"Evolução"

 


Fui rocha em tempo, e fui no mundo antigo
tronco ou ramo na incógnita floresta...
Onda, espumei, quebrando-me na aresta
Do granito, antiquíssimo inimigo...

Rugi, fera talvez, buscando abrigo
Na caverna que ensombra urze e giesta;
Ou, monstro primitivo, ergui a testa
No limoso paúl, glauco pascigo...

Hoje sou homem, e na sombra enorme
Vejo, a meus pés, a escada multiforme,
Que desce, em espirais, da imensidade...

Interrogo o infinito e às vezes choro...
Mas estendendo as mãos no vácuo, adoro
E aspiro unicamente à liberdade.

in "Sonetos"

 

Um soneto filosófico que descreve a jornada da consciência através da evolução biológica e espiritual, desde a matéria inanimada até à condição humana, culminando na aspiração à liberdade. Com uma estrutura clássica, o eu lírico reflete sobre o seu passado como rocha, planta e fera, destacando a angústia existencial e a busca metafísica, típicas da obra do autor.

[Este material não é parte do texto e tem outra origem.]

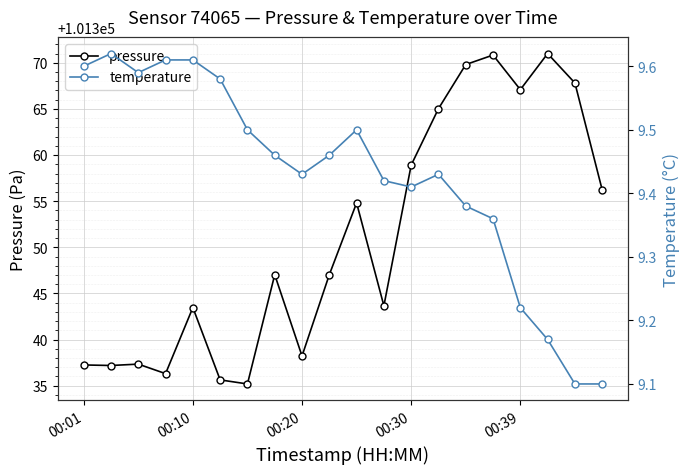

Rank the series by their average value, from highest to lowest.

pressure, temperature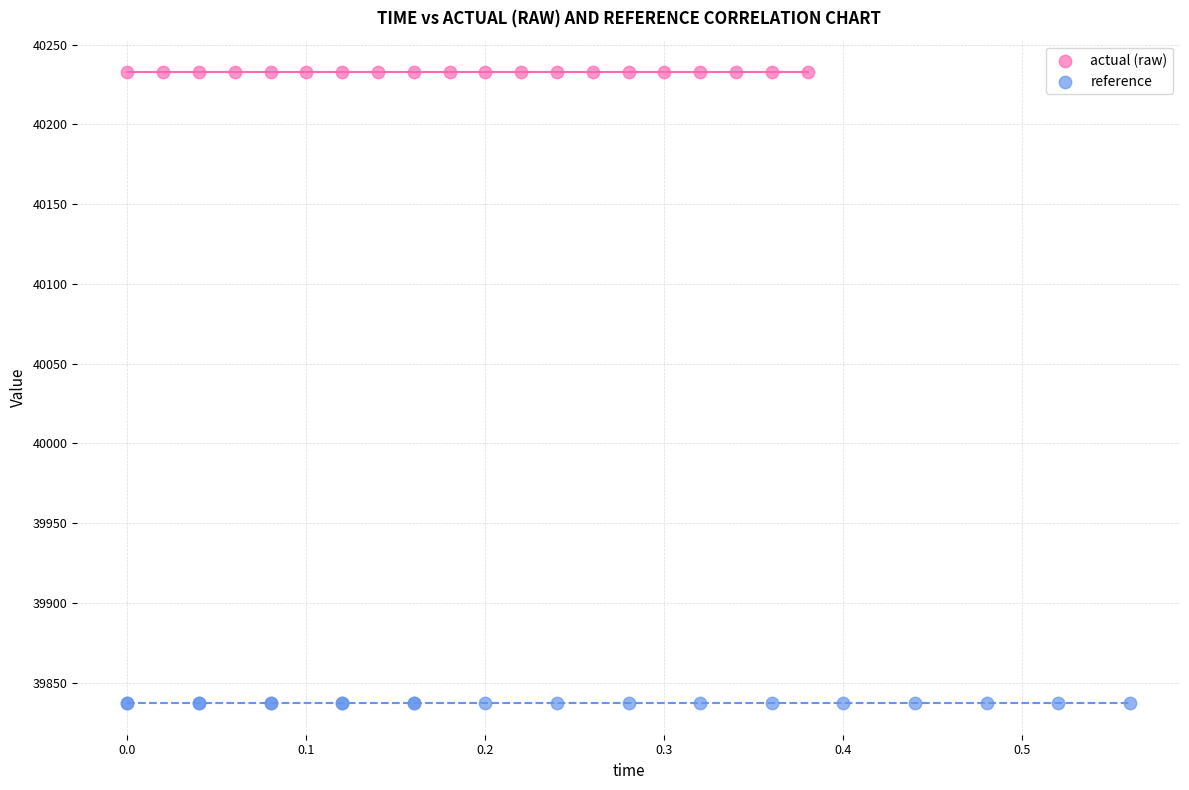

Which series reaches the minimum Y coordinate?

reference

Poeta, filósofo e político, tendo pertencido à denominada "Geração de 70" - um movimento académico de Coimbra que veio revolucionar várias dimensões da cultura portuguesa, da política à literatura - que incluiu Eça de Queirós, Oliveira Martins, Ramalho Ortigão, Teófilo de Braga, Guerra Junqueiro, entre muitos outros, Antero de Quental nasceu no dia 18 de Abril de 1842, em Ponta Delgada, nos Açores.